HPV subtype 16 was the most commonly detected HPV type among all “high grade” (read this: ominous) cervical lesions. Half of the high-grade cervical lesions had HPV 16 or 18 involved. Then, another 25% of high grade cervical lesions are attributable to five additional HPV types (types 31/33/45/52/58). Currently there are two HPV vaccines: Cervarix carries HPV types 16 and 18 and Gardasil carries HPV types 6, 11, 16 and 18.
Cells on the cervix can vary from normal to cancer—there is a continuum of abnormalities between the two. The nearer to cancer the cells are the more “dysplastic” or abnormal under a microscope they look. Goals of this research are to quantify the risk of the subtype of HPV to the chance of having significant cervical cell dysplasia (or change).

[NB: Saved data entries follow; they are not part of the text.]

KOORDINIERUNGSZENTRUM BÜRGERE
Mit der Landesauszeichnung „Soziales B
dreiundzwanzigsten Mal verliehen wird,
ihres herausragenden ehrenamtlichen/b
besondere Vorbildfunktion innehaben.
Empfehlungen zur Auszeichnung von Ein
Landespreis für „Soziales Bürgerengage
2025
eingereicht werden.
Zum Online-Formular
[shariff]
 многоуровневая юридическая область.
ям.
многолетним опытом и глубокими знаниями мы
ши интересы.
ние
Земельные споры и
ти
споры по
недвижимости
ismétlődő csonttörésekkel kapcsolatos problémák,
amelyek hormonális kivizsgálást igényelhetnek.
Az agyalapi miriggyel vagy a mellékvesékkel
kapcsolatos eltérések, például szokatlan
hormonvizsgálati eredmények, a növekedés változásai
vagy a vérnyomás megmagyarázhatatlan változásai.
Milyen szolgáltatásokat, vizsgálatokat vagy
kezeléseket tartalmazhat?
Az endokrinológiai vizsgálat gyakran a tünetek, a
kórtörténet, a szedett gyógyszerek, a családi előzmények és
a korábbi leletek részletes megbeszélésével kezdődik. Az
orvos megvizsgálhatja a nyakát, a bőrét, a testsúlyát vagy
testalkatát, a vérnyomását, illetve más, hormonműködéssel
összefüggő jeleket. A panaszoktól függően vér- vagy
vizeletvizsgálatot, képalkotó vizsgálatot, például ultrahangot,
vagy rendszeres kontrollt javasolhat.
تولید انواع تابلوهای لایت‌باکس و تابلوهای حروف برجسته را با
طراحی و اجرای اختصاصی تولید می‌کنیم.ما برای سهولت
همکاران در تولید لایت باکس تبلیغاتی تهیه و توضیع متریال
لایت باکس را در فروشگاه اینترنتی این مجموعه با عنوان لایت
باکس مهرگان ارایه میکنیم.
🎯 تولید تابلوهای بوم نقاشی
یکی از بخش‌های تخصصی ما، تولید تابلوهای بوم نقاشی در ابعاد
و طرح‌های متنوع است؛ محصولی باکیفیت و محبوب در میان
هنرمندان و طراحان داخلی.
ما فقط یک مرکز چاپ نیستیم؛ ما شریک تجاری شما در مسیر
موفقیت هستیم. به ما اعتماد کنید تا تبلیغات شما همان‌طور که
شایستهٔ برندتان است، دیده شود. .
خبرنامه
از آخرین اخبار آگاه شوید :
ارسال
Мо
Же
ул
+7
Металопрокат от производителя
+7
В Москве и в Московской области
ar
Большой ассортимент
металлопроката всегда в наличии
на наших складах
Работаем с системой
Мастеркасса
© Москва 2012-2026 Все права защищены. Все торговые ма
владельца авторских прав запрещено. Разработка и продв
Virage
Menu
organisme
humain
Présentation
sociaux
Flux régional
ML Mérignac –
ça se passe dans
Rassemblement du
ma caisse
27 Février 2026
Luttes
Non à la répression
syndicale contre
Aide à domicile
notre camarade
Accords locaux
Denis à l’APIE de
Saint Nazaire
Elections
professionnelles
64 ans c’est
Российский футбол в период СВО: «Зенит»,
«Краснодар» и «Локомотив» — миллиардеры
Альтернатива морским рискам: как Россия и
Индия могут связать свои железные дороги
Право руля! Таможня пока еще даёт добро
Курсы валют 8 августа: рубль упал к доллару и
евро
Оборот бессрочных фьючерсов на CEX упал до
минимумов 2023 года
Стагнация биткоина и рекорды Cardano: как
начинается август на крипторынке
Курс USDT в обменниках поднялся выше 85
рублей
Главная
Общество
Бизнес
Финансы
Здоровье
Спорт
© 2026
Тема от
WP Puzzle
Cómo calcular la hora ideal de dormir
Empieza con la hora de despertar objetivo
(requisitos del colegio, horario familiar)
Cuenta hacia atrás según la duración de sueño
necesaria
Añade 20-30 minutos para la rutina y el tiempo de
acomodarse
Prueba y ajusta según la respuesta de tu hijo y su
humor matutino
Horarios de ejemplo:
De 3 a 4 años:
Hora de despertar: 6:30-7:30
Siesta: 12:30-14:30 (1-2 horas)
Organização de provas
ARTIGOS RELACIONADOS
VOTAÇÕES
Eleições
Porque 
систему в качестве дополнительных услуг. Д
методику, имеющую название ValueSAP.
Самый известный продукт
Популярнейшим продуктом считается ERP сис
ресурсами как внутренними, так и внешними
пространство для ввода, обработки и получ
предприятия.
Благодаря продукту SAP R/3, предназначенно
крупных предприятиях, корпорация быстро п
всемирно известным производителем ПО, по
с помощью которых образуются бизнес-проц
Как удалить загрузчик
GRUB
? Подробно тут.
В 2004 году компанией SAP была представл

Investigators are also looking into many questions: should we treat males and females the same? What age range is best served? What schedule is most effective of vaccine administration?
Our current HPV vaccines do not cover for all the above HPV subtypes that cause cervical dysplasia. The Centers for Disease Control and Prevention’s Advisory Committee on Immunization Practices (ACIP) is looking into a 9-valent vaccine which may cover for more of the HPV strains that have been found to be oncogenic (cancer-causing).